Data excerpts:
# # #

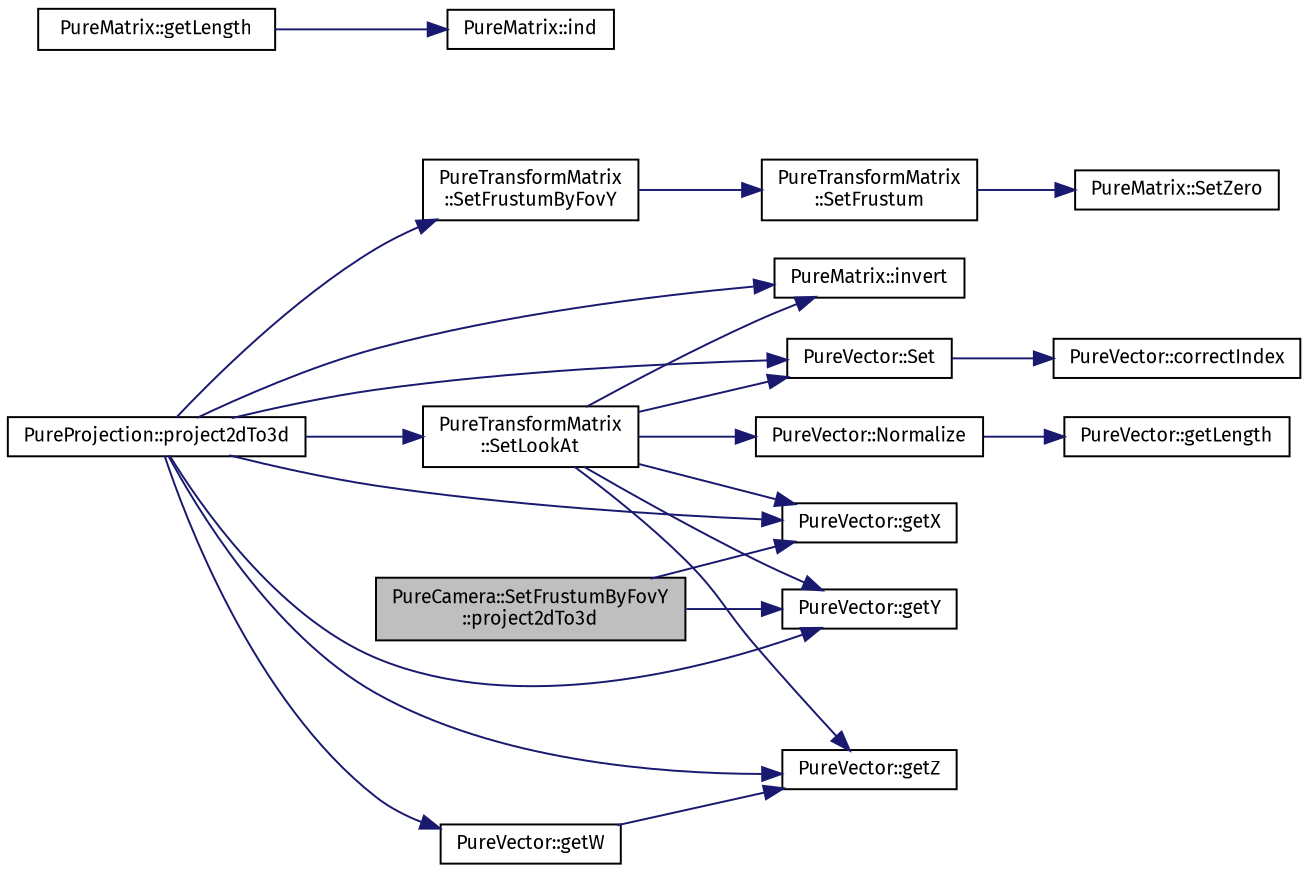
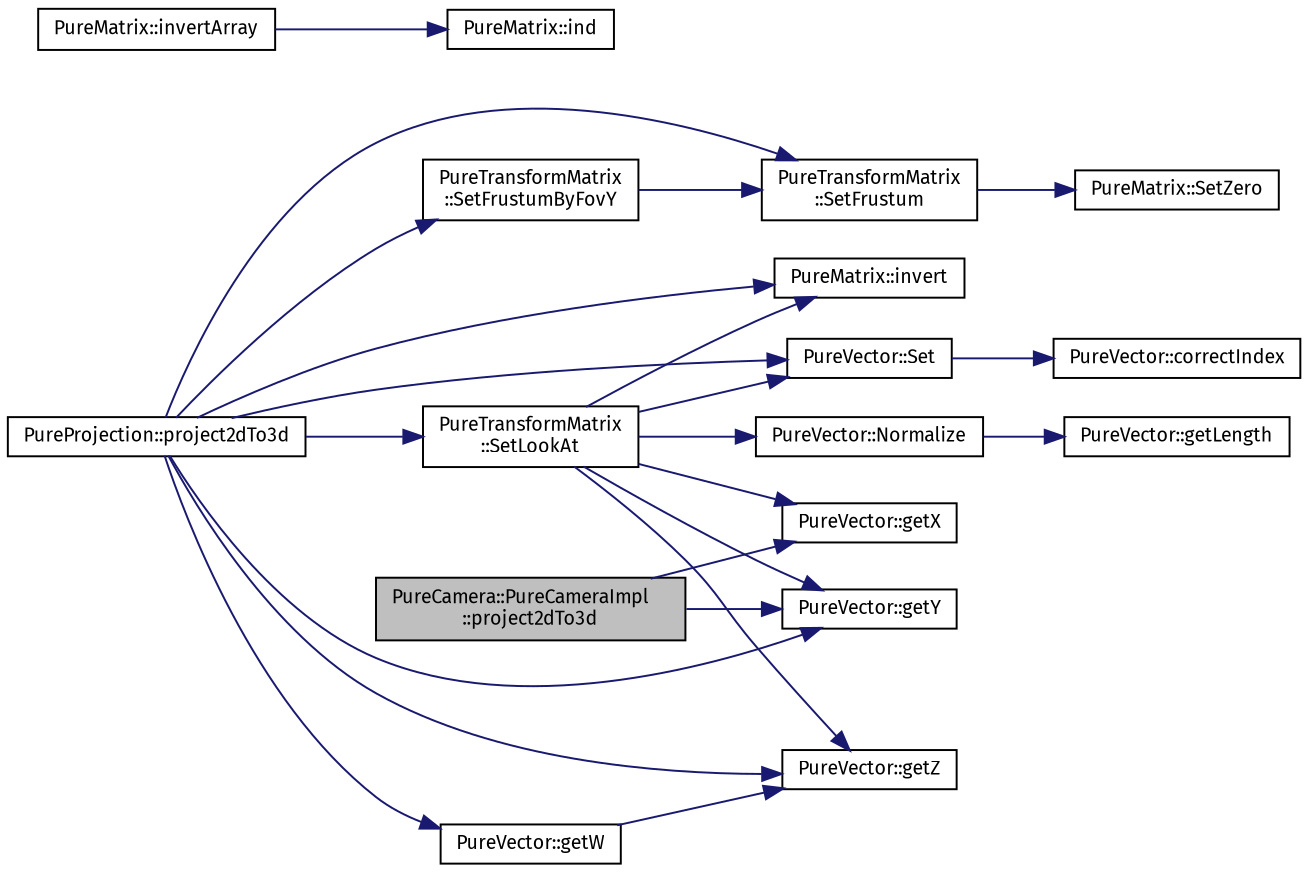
  digraph {
    fontname="Fira Sans"
    rankdir=LR
    node [color=black fillcolor=white fontname="Fira Sans" fontsize=10 shape=record style=filled]
    edge [color=midnightblue fontname="Fira Sans" fontsize=10 labelfontname=Helvetica labelfontsize=10 style=solid]
-   n1 [fillcolor=grey75 fontcolor=black height=0.2 label="PureCamera::SetFrustumByFovY\l::project2dTo3d" width=0.4]
+   n1 [fillcolor=grey75 fontcolor=black height=0.2 label="PureCamera::PureCameraImpl\l::project2dTo3d" width=0.4]
    n2 [height=0.2 label="PureVector::getX" width=0.4]
    n3 [height=0.2 label="PureVector::getY" width=0.4]
    n4 [height=0.2 label="PureVector::getZ" width=0.4]
    n5 [height=0.2 label="PureProjection::project2dTo3d" width=0.4]
    n6 [height=0.2 label="PureVector::getW" width=0.4]
    n7 [height=0.2 label="PureMatrix::invert" width=0.4]
    n8 [height=0.2 label="PureVector::Set" width=0.4]
    n9 [height=0.2 label="PureTransformMatrix\l::SetFrustumByFovY" width=0.4]
    n10 [height=0.2 label="PureTransformMatrix\l::SetLookAt" width=0.4]
    n11 [height=0.2 label="PureVector::correctIndex" width=0.4]
    n12 [height=0.2 label="PureTransformMatrix\l::SetFrustum" width=0.4]
    n13 [height=0.2 label="PureVector::Normalize" width=0.4]
-   n14 [height=0.2 label="PureMatrix::getLength" width=0.4]
+   n14 [height=0.2 label="PureMatrix::invertArray" width=0.4]
    n15 [height=0.2 label="PureMatrix::ind" width=0.4]
    n16 [height=0.2 label="PureMatrix::SetZero" width=0.4]
    n17 [height=0.2 label="PureVector::getLength" width=0.4]
    n1 -> n2
    n1 -> n3
-   n5 -> n2
+   n5 -> n12
    n5 -> n3
    n5 -> n4
    n5 -> n6
    n5 -> n7
    n5 -> n8
    n5 -> n9
    n5 -> n10
    n6 -> n4
    n8 -> n11
    n9 -> n12
    n10 -> n2
    n10 -> n3
    n10 -> n4
    n10 -> n7
    n10 -> n8
    n10 -> n13
    n12 -> n16
    n13 -> n17
    n14 -> n15
  }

# # #

= Directive =
Print every line of the records above word for word, omitting the pictures.

= The response =
  digraph {
    fontname="Fira Sans"
    rankdir=LR
    node [color=black fillcolor=white fontname="Fira Sans" fontsize=10 shape=record style=filled]
    edge [color=midnightblue fontname="Fira Sans" fontsize=10 labelfontname=Helvetica labelfontsize=10 style=solid]
-   n1 [fillcolor=grey75 fontcolor=black height=0.2 label="PureCamera::SetFrustumByFovY\l::project2dTo3d" width=0.4]
+   n1 [fillcolor=grey75 fontcolor=black height=0.2 label="PureCamera::PureCameraImpl\l::project2dTo3d" width=0.4]
    n2 [height=0.2 label="PureVector::getX" width=0.4]
    n3 [height=0.2 label="PureVector::getY" width=0.4]
    n4 [height=0.2 label="PureVector::getZ" width=0.4]
    n5 [height=0.2 label="PureProjection::project2dTo3d" width=0.4]
    n6 [height=0.2 label="PureVector::getW" width=0.4]
    n7 [height=0.2 label="PureMatrix::invert" width=0.4]
    n8 [height=0.2 label="PureVector::Set" width=0.4]
    n9 [height=0.2 label="PureTransformMatrix\l::SetFrustumByFovY" width=0.4]
    n10 [height=0.2 label="PureTransformMatrix\l::SetLookAt" width=0.4]
    n11 [height=0.2 label="PureVector::correctIndex" width=0.4]
    n12 [height=0.2 label="PureTransformMatrix\l::SetFrustum" width=0.4]
    n13 [height=0.2 label="PureVector::Normalize" width=0.4]
-   n14 [height=0.2 label="PureMatrix::getLength" width=0.4]
+   n14 [height=0.2 label="PureMatrix::invertArray" width=0.4]
    n15 [height=0.2 label="PureMatrix::ind" width=0.4]
    n16 [height=0.2 label="PureMatrix::SetZero" width=0.4]
    n17 [height=0.2 label="PureVector::getLength" width=0.4]
    n1 -> n2
    n1 -> n3
-   n5 -> n2
+   n5 -> n12
    n5 -> n3
    n5 -> n4
    n5 -> n6
    n5 -> n7
    n5 -> n8
    n5 -> n9
    n5 -> n10
    n6 -> n4
    n8 -> n11
    n9 -> n12
    n10 -> n2
    n10 -> n3
    n10 -> n4
    n10 -> n7
    n10 -> n8
    n10 -> n13
    n12 -> n16
    n13 -> n17
    n14 -> n15
  }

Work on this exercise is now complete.